§ **Problem to work on**
Look through the entries below and say how many lines contain the string "size". Give the number only.

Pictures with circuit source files
=====

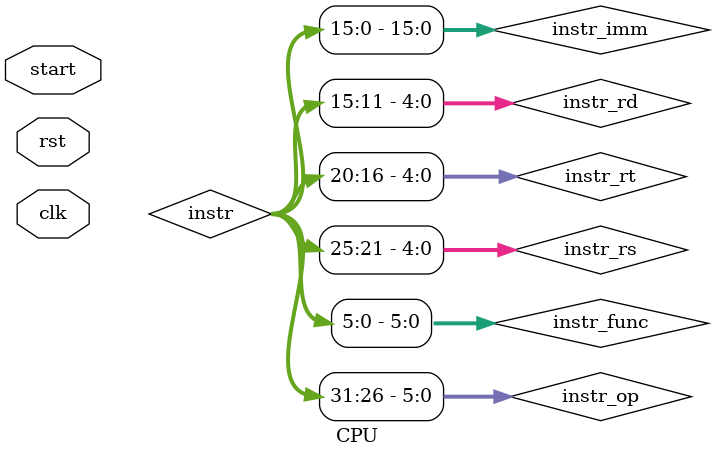
<source format=v>
`include "LookupTable.v"

module CPU
(
	input		clk,
	input		rst,
	input		start
);

	//
	// IF
	//

	ProgramCounter PC
	(
    	.clk		(clk),
   		.rst		(rst),
   		.start      (start),
   		.wr_enable	(HDU.PCwr_o),
   		.addr_i     (PC_Mux.data_o),
   		.addr_o     ()
	);

	Multiplexer2Way PC_Mux
	(
		.data_1		(PC_Inc.data_o),
		.data_2		(PC_BranchAdd.data_o),
		.sel		(),
		.data_o		()
	);	

	Adder PC_Inc
	(
		.data_1		(PC.addr_o),
		.data_2		(32'b0100),	// PC += 4
		.data_o		()
	);

	Memory #(.size(1024)) InstrMem
	(
		.clk		(clk),
		.addr_i		(PC.addr_o),
		.cs			(1'b1),
		.we			(1'b0),
		.data_i		(),
		.data_o		()
	);


	//
	// IF/ID
	//
	
	wire	[31:0]	instr;

	Latch #() IFID_PC_Inc
	(
		.clk		(clk),
		.rst		(),
		.en			(),
		.data_i		(PC_Inc.data_o),
		.data_o		()
	);

	Latch #() IFID_Instr
	(
		.clk		(clk),
		.rst		(),
		.en			(),
		.data_i		(InstrMem.data_o),
		.data_o		(instr)
	);

	
	//
	// ID
	//
	
	wire	[5:0]	instr_op	= instr[31:26];
	wire	[5:0]	instr_func	= instr[5:0];

	wire	[4:0]	instr_rs 	= instr[25:21];
	wire	[4:0]	instr_rt 	= instr[20:16];
	wire	[4:0] 	instr_rd 	= instr[15:11];

	wire	[15:0]	instr_imm	= instr[15:0];

	Registers RegFiles
	(
		.clk		(clk),
		.Rs_addr	(instr_rs),
		//.Rs_data	(),
		.Rt_addr	(instr_rt),
		//.Rt_data	(),
		.we			(),
		.Rd_addr	(MEMWB_RegFwd.data_o),
		.Rd_data	(WB_Mux.data_o)
	);

	SignExtend SignExt
	(
		.data_i		(instr_imm),
		.data_o		()
	);
	
	// TODO: We should try to merge shifter and adder together into: NextAddr
	Shifter PC_BranchShl
	(
		.x			(SignExt.data_o),
		.y			(32'b0010),
		.data_o		()
	);

	Adder PC_BranchAdd
	(	
		.data_1		(PC_BranchShl.data_o),
		.data_2		(IFID_PC_Inc.data_o),
		.data_o		()
	);

	Comparer Rs_eq_Rt
	(
		.data_1		(RegFiles.Rs_data),
		.data_2		(RegFiles.Rt_data),
		.is_equal	()
	);

	HazardDetectionUnit HDU
	(
		.IDEXMr_i(),
		.IDEXRt_i(),
		.IFIDRs_i(),
		.IFIDRt_i(),
		.IFIDwr_o(),
		.PCwr_o(PC.wr_enable),
		.nope_o(),
		.Flush_o()
	);

	GeneralControl Ctrl
	(
		.op_i		(instr_op),
		.EX_ctrl_o	(),
		.MEM_ctrl_o	(),
		.WB_ctrl_o	()		
	);

	//
	// ID/EX
	//

	Multiplexer2Way HDU_WB_Ctrl
	(
		.data_1		(Ctrl.WB_Ctrl_o),
		.data_2		(1'b0),
		.sel		(HDU.nope_o),
		.data_o		(IDEX_WB_Ctrl.data_i)
	);
	Multiplexer2Way HDU_MEM_Ctrl
	(
		.data_1		(Ctrl.MEM_Ctrl_o),
		.data_2		(1'b0),
		.sel		(HDU.nope_o),
		.data_o		(IDEX_MEM_Ctrl.data_i)
	);
	Multiplexer2Way HDU_EX_Ctrl
	(
		.data_1		(Ctrl.EX_Ctrl_o),
		.data_2		(1'b0),
		.sel		(HDU.nope_o),
		.data_o		(IDEX_EX_Ctrl.data_i)
	);


	Latch #(1) IDEX_WB_Ctrl
	(
		.clk		(clk),
		.rst		(),
		.en			(),
		.data_i		(HDU_WB_Ctrl.data_o),
		.data_o		()
	);

	Latch #(2) IDEX_MEM_Ctrl
	(
		.clk		(clk),
		.rst		(),
		.en			(),
		.data_i		(HDU_MEM_Ctrl.data_o),
		.data_o		()
	);

	Latch #(5) IDEX_EX_Ctrl
	(
		.clk		(clk),
		.rst		(),
		.en			(),
		.data_i		(HDU_EX_Ctrl.data_o),
		.data_o		()
	);

	Latch #() IDEX_PC_Inc
	(
		.clk		(clk),
		.rst		(),
		.en			(),
		.data_i		(PC_BranchAdd.data_o),
		.data_o		()
	);

	Latch #() IDEX_Data1
	(
		.clk		(clk),
		.rst		(),
		.en			(),
		.data_i		(RegFiles.Rs_data),
		.data_o		()
	);
	
	Latch #() IDEX_Data2
	(
		.clk		(clk),
		.rst		(),
		.en			(),
		.data_i		(RegFiles.Rt_data),
		.data_o		()
	);

	Latch #() IDEX_SignExt
	(
		.clk		(clk),
		.rst		(),
		.en			(),
		.data_i		(SignExt.data_o),
		.data_o		()
	);

	Latch #(5) IDEX_RsFwd
	(
		.clk		(clk),
		.rst		(),
		.en			(),
		.data_i		(instr_rs),
		.data_o		()
	);

	Latch #(5) IDEX_RtFwd
	(
		.clk		(clk),
		.rst		(),
		.en			(),
		.data_i		(instr_rt),
		.data_o		()
	);

	Latch #(5) IDEX_RdFwd
	(
		.clk		(clk),
		.rst		(),
		.en			(),
		.data_i		(instr_rd),
		.data_o		()
	);


	//
	// EX
	//
	
	ALU ALU
	(
		.ALUop_i	(),
		.data_1		(Data1_Mux.data_o),
		.data_2		(Data2imm_Mux.data_o),
		.data_o		(),
		.is_zero	()
	);
	
	Multiplexer4Way Data1_Mux
	(
		.data_1		(IDEX_Data1.data_o),
		.data_2		(),
		.data_3		(EXMEM_DataOut.data_o),
		.data_4		(32'bz),
		.sel		(FwdUnit.ALUdata1_sel_o),
		.data_o		()
	);

	Multiplexer4Way Data2_Mux
	(
		.data_1		(IDEX_Data2.data_o),
		.data_2		(),
		.data_3		(EXMEM_DataOut.data_o),
		.data_4		(32'bz),
		.sel		(FwdUnit.ALUdata2_sel_o),
		.data_o		()
	);
	
	// Fuck this, I'm combining two diagrams now.
	Multiplexer2Way Data2imm_Mux
	(
		.data_1		(Data2_Mux.data_o),
		.data_2		(IDEX_SignExt.data_o),
		.sel		(),
		.data_o		()
	);

	Multiplexer2Way #(5) Fwd_Mux
	(
		.data_1		(IDEX_RtFwd.data_o),
		.data_2		(IDEX_RdFwd.data_o),
		.sel		(),
		.data_o		()
	);

	ForwardingUnit FwdUnit
	(
		.EXMEM_rw_i	(EXMEM_WB_Ctrl.data_o),
		.MEMWB_rw_i	(MEMWB_WB_Ctrl.data_o),
		.IDEX_Rs_i	(IDEX_RsFwd.data_o),
		.IDEX_Rt_i	(IDEX_RtFwd.data_o),
		.EXMEM_Rd_i	(EXMEM_RegFwd.data_o),
		.MEMWB_Rd_i	(MEMWB_RegFwd.data_o),
		.ALUdata1_sel_o		(Data1_Mux.sel),
		.ALUdata2_sel_o		(Data2_Mux.sel)
	);

	//
	// EX/MEM
	//

	Latch #(1) EXMEM_WB_Ctrl
	(
		.clk		(clk),
		.rst		(),
		.en			(),
		.data_i		(IDEX_WB_Ctrl.data_o),
		.data_o		()
	);
	
	Latch #(2) EXMEM_MEM_Ctrl
	(
		.clk		(clk),
		.rst		(),
		.en			(),
		.data_i		(IDEX_MEM_Ctrl.data_o),
		.data_o		()
	);

	Latch #() EXMEM_DataOut
	(
		.clk		(clk),
		.rst		(),
		.en			(),
		.data_i		(ALU.data_o),
		.data_o		()
	);

	Latch #() EXMEM_Data2
	(
		.clk		(clk),
		.rst		(),
		.en			(),
		.data_i		(Data2_Mux.data_o),
		.data_o		()
	);

	Latch #(5) EXMEM_RegFwd
	(
		.clk		(clk),
		.rst		(),
		.en			(),
		.data_i		(Fwd_Mux.data_o),
		.data_o		()
	);

	
	//
	// MEM
	//
	
	Memory #(.size(32)) DataMem
	(
		.clk		(clk),
		.addr_i		(EXMEM_DataOut.data_o),
		.cs			(),
		.we			(),
		.data_i		(EXMEM_Data2.data_o),
		.data_o		()
	);
	

	//
	// MEM/WB
	//

	Latch #(1) MEMWB_WB_Ctrl
	(
		.clk		(clk),
		.rst		(),
		.en			(),
		.data_i		(EXMEM_WB_Ctrl.data_o),
		.data_o		()
	);

	Latch #() MEMWB_MemOut
	(
		.clk		(clk),
		.rst		(),
		.en			(),
		.data_i		(DataMem.data_o),
		.data_o		()
	);

	Latch #() MEMWB_AddrOut
	(
		.clk		(clk),
		.rst		(),
		.en			(),
		.data_i		(EXMEM_DataOut.data_o),
		.data_o		()
	);

	Latch #(5) MEMWB_RegFwd
	(
		.clk		(clk),
		.rst		(),
		.en			(),
		.data_i		(EXMEM_RegFwd.data_o),
		.data_o		()
	);

	
	//
	// WB
	//

	Multiplexer2Way WB_Mux
	(
		.data_1		(MEMWB_MemOut.data_o),
		.data_2		(MEMWB_AddrOut.data_o),
		.sel		(),
		.data_o		()
	);

endmodule

</source>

=====

§ **Solution for this exercise**
2